# Shower Spigot Leaks And Fix



## jeff28rsds (Jul 16, 2005)

While in Myrtle Beach, the connector for the shower started leaking. I could tell it was from up inside the unit. Upon dissassembly, I found out that the entire unit is really light and simple to tear down and reassemble.

The shower connector is on a larger threaded connector base under the plastic that goes into the body of the entire downspout unit. The threads are really thin on the shower connector inside the unit. There are about 3 threads on really cheap plastic. Turns out that somehow the unit had pulled almost out of the threads. Not stripped, just got cock-eyed due to someone pulling or yanking on it.
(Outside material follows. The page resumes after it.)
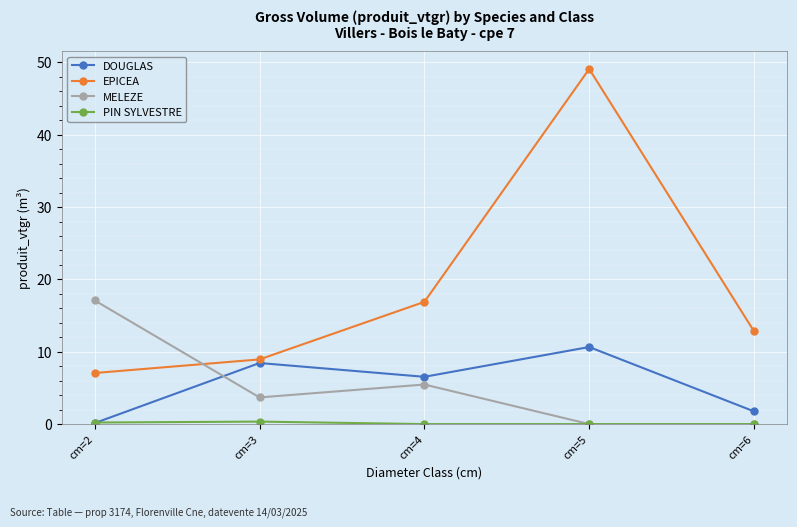

Is this an area chart (filled region under the line)?

No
Water would leak out behind the faucet, and into the wall. Water would then leak out into the hallway.









To be safe, If you notice water coming out from around from the shower connector, make sure it's not draining back in behind your wall..
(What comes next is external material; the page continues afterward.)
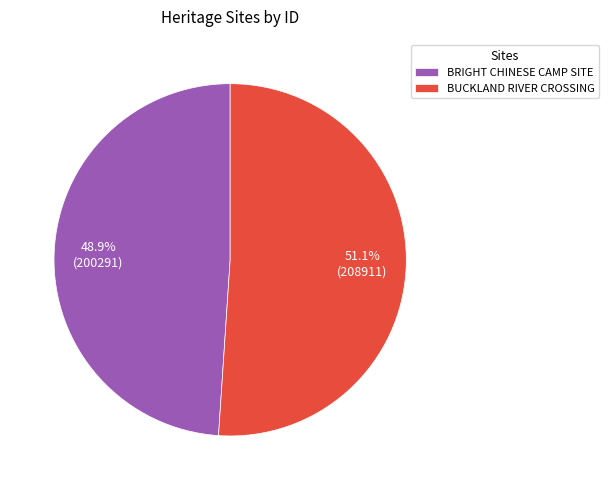

The BRIGHT CHINESE CAMP SITE slice represents 41% of the pie. True or false?

False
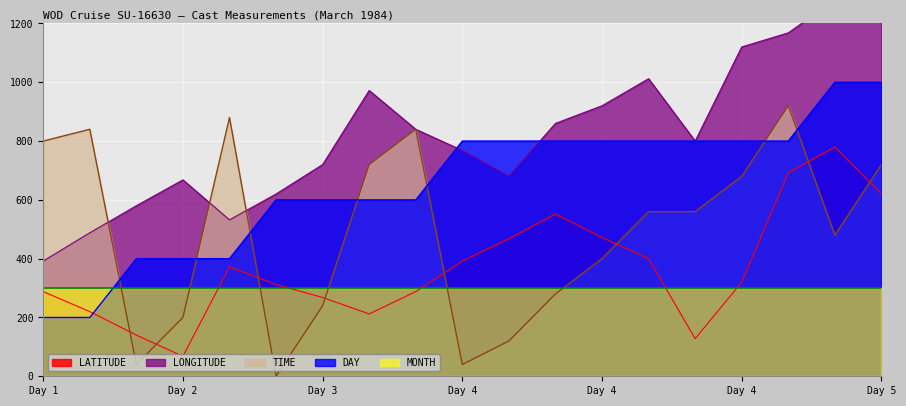

The LATITUDE series shows 312.0 at 6. True or false?

True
1) To fix, I simply pulled it all apart, then re-assembled and used silicone on the threads for the shower connector this time.









2) Anyone know of a better unit, and where they bought it.


----------



## PDX_Doug (Nov 16, 2004)

Sounds good, Jeff!








You didn't happen to take any pictures, did you?

Happy Trails,
Doug


----------



## jeff28rsds (Jul 16, 2005)

Yes I have images... Could you tell me how to post them into my messege? I have some small JPEGS, but I'm jsut not sure how ya'll add them into your notes?

I see the IMG tag, but what do I do with that? I do not have a URL/Site for the images?

I have so many Outbacks mods and maint. to do that I'm outta time to figure this image thing out <g>

Tx
JJ


----------



## Oregon_Camper (Sep 13, 2004)

Click on your name in the upper left corner...

click "Edit my Profile" in the bottom of the page

Click "Your Albums" in the upper right

Click "Upload Image" in the right side of next page.

From here you can browse for the file you want to upload (stored on you PC)


----------



## PDX_Doug (Nov 16, 2004)

Then, once you have uploaded the images onto the Outbackers server, you can use the image button to insert them in your message.

NOTE: To get the address to put in the IMG field. Open the picture - now in your Outbackers gallery - and right click on it. Choose 'Properties' from the menu, and copy the URL address. This is what you then paste into the IMG button field.

Happy Trails,
Doug


----------